No, what you really want to do is, if installing under your home
directory, install version-sensitive files under version-specific paths.
This appears to be a infelicity in the current local::lib tool. I don't
know a lot about local::lib, and I'm not a "toolchain guy", so I don't
know whether there's a good reason why local::lib does things the way it
does or whether it can be altered / extended to include versions in paths.

> Further, when there is an option to install a binary version of a
> module, it would be nice to be able to tell 'cpan'/'cpanm' that I am
> only interested in the pure-Perl implementation, or at least for it to
> install the binary component in such a way that Perl can automatically
> fall back on the pure-Perl version of the module, when I find myself
> using my scripts on a machine with a different architecture or Perl
> version or whatever else would make it impossible to employ the binary
> module. In rare cases where I want to depend on a binary module, I
> would probably do it by installing the distribution package for that
> module, since there is a big overlap between modules which have XS
> code and modules which are available in distribution-specific
> packages. Basically, a big feature of Perl is backwards compatibility,
> and it seems like I should be able to assemble a collection of
> modules, using automatic tools like 'cpan', in such a way that they
> continue to run correctly on a wide variety of systems.

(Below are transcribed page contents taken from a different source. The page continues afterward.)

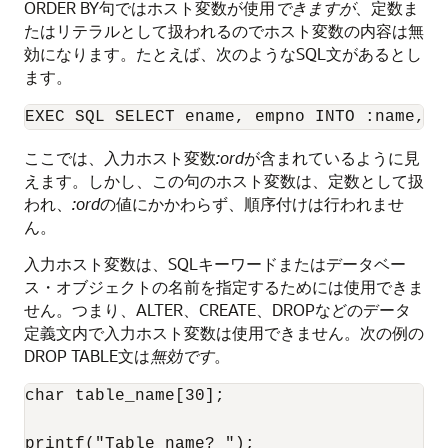
ORDER BY句ではホスト変数が使用
できますが
、定数ま
たはリテラルとして扱われるのでホスト変数の内容は無
効になります。たとえば、次のようなSQL文があるとし
ます。
ここでは、入力ホスト変数
:ord
が含まれているように見
えます。しかし、この句のホスト変数は、定数として扱
われ、
:ord
の値にかかわらず、順序付けは行われませ
ん。
入力ホスト変数は、SQLキーワードまたはデータベー
ス・オブジェクトの名前を指定するためには使用できま
せん。つまり、ALTER、CREATE、DROPなどのデータ
定義文内で入力ホスト変数は使用できません。次の例の
DROP TABLE文は
無効です
。
char table_name[30]; 

printf("Table name? "); 
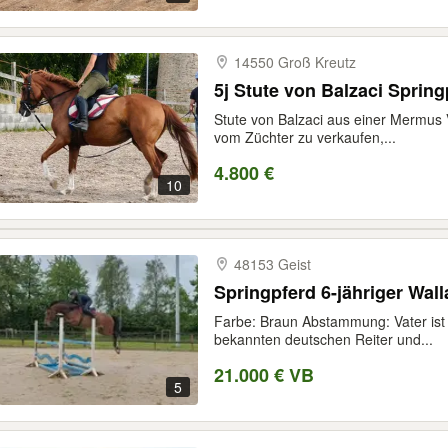
14550 Groß Kreutz
5j Stute von Balzaci Sprin
Stute von Balzaci aus einer Mermus Vo
vom Züchter zu verkaufen,...
4.800 €
10
48153 Geist
Springpferd 6-jähriger Wal
Farbe: Braun Abstammung: Vater ist
bekannten deutschen Reiter und...
21.000 € VB
5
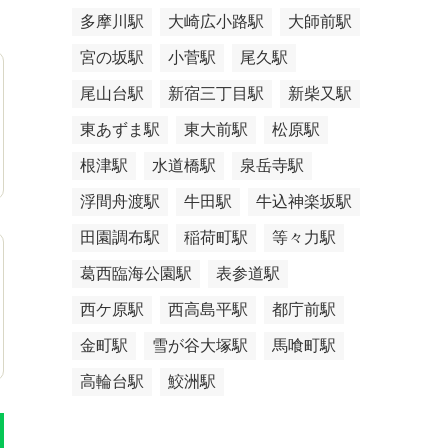
多摩川駅
大崎広小路駅
大師前駅
宮の坂駅
小菅駅
尾久駅
尾山台駅
新宿三丁目駅
新柴又駅
東あずま駅
東大前駅
松原駅
根津駅
水道橋駅
泉岳寺駅
浮間舟渡駅
牛田駅
牛込神楽坂駅
田園調布駅
稲荷町駅
等々力駅
葛西臨海公園駅
表参道駅
西ケ原駅
西高島平駅
都庁前駅
金町駅
雪が谷大塚駅
馬喰町駅
高輪台駅
鮫洲駅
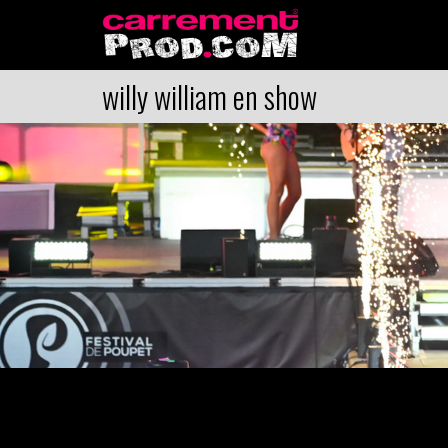
willy william en show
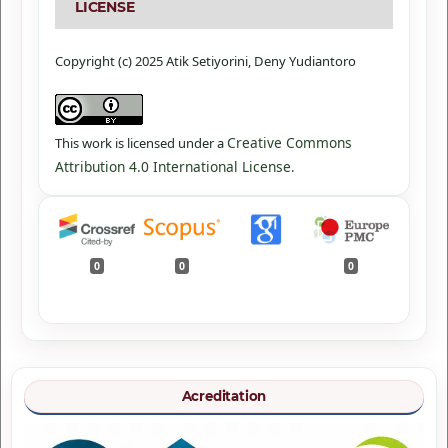
LICENSE
Copyright (c) 2025 Atik Setiyorini, Deny Yudiantoro
Creative Commons
This work is licensed under a
Attribution 4.0 International License
.
0
0
0
Acreditation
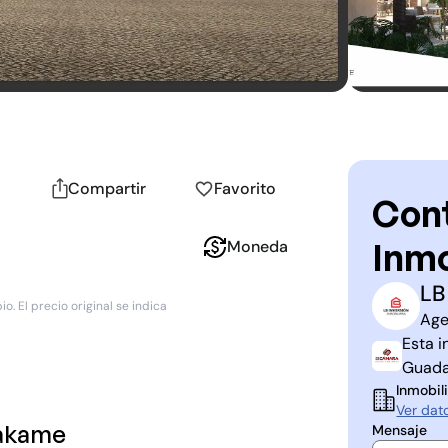
Compartir
Favorito
Cont
Inmo
Moneda
LB
L
I
. El precio original se indica
Age
Esta i
Guada
Inmobili
Ver dat
rakame
Mensaje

I think such functionality would have to be done by the distribution
itself on a case-by-case basis.

> It seems to me that there are a few bugs or potential areas for
> improvement here. Is anyone else concerned about these things, what is
> the status, and am I missing something?

My thoughts:

* The situation is not ideal, but
* fixes are not easy: this whole area is complex (and not one I
  understand well)

-- 
Technology is dominated by two types of people: those who understand what
they do not manage, and those who manage what they do not understand.